Wednesday, February 3, 2010

Governor again downplays link between aid cuts and property tax increases
Last Friday, Governor Tim Pawlenty used his weekly WCCO-AM radio show to once again criticize Minnesota city officials for pointing to cuts in local government aids and credits as a reason for recent increases in city property taxes. The Governor specifically targeted the City of Bemidji referring to it as “a government town, in a lot of ways.”

City officials and others claiming a correlation between aid cuts and property tax increases are doing much more than simply spouting rhetoric—they have facts and statistics on their side. As noted here earlier, the Minnesota Office of the State Auditor (OSA) recently released a report on city finances that confirms state cuts to city aids in recent years have created a greater reliance on city property taxes as a source of revenue to pay for vital city services. According to Auditor Rebecca Otto, that trend will continue “If the Legislature and Governor further cut local government aids.”

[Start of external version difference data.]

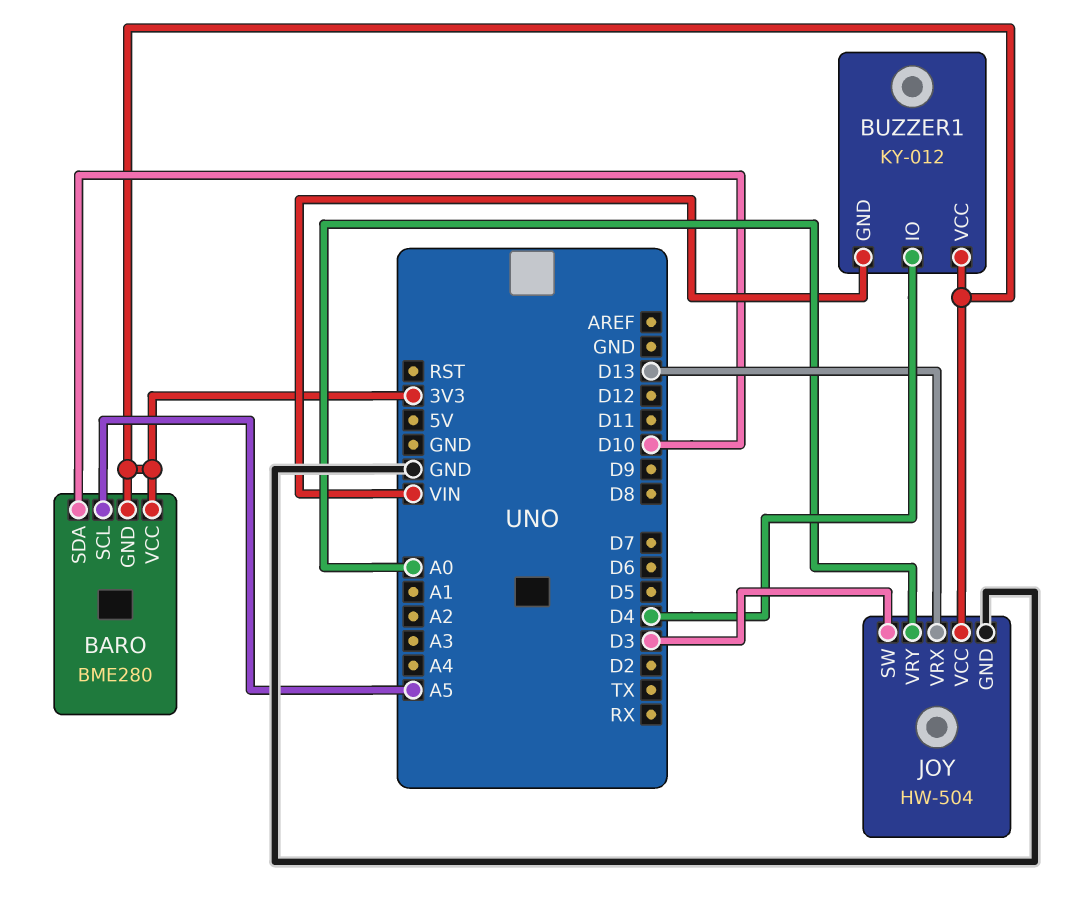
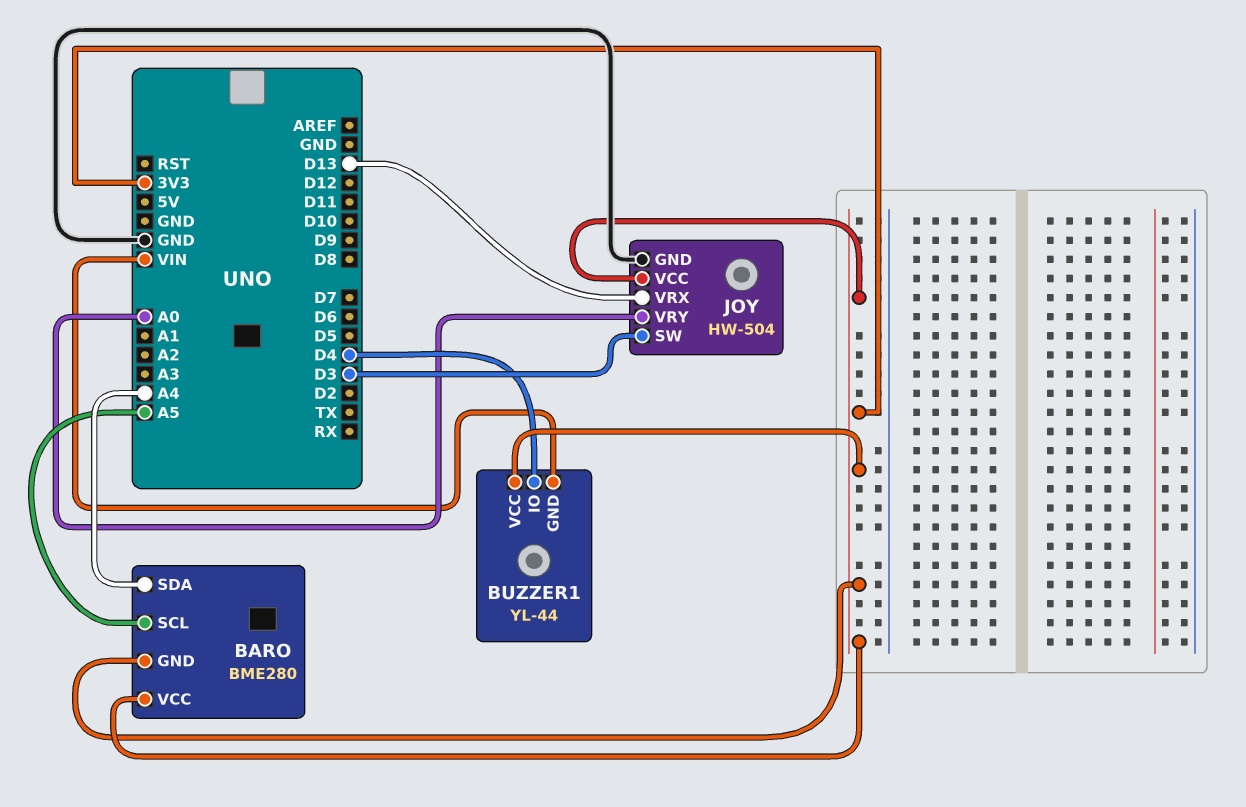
BARO pin SDA: D10 -> A4
BUZZER1: KY-012 -> YL-44

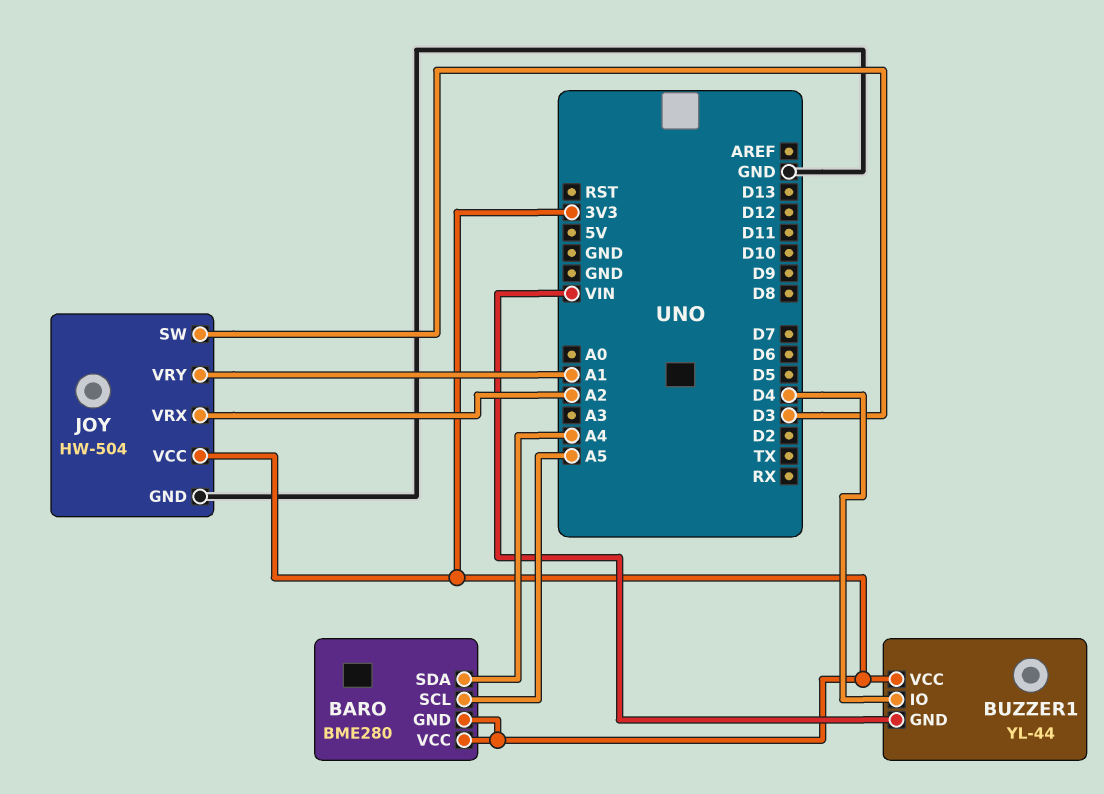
JOY pin VRX: D13 -> A2
JOY pin VRY: A0 -> A1

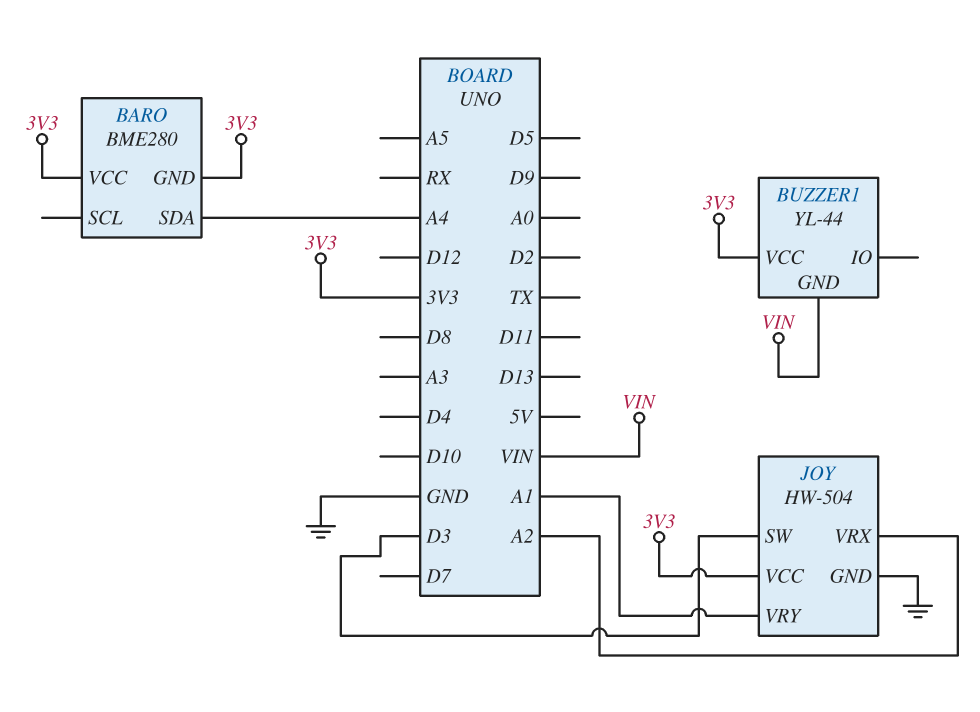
BARO pin SCL: A5 -> none
BUZZER1 pin IO: D4 -> none

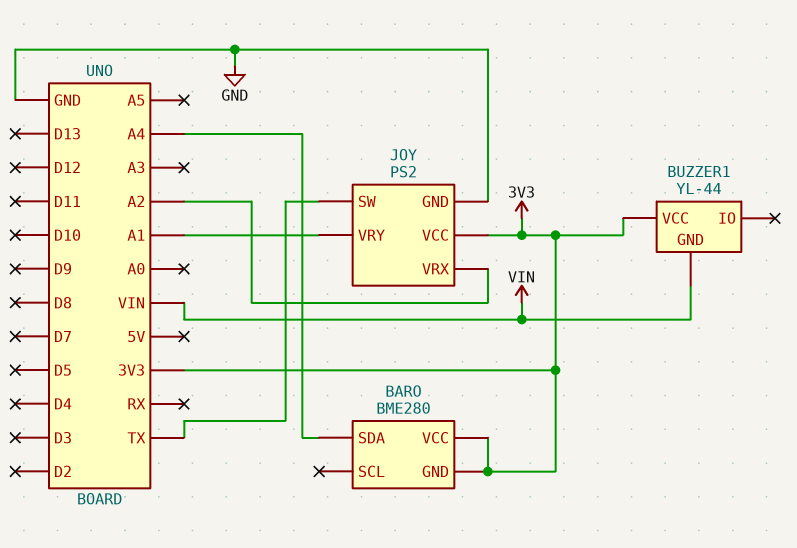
JOY: HW-504 -> PS2
JOY pin SW: D3 -> TX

The OSA report was consistent with one released late last year by MN2020, a public policy think tank, that showed the same trend dating back to 2002. And, a State Department of Revenue chart adds validity to the correlation by showing that since local government aid was introduced as part of the “Minnesota Revenue” in 1971, property taxes as a share of major taxes collected in the state actually declined from 42.3 percent to just under 30 percent before an initial round of LGA cuts in 2002.

Indeed, there are a number of factors that can ultimately contribute to property tax increases. City officials are justified, though, in their claims that the state continues to use cuts in aids and credits to cities to balance its budget on the backs of local property tax payers.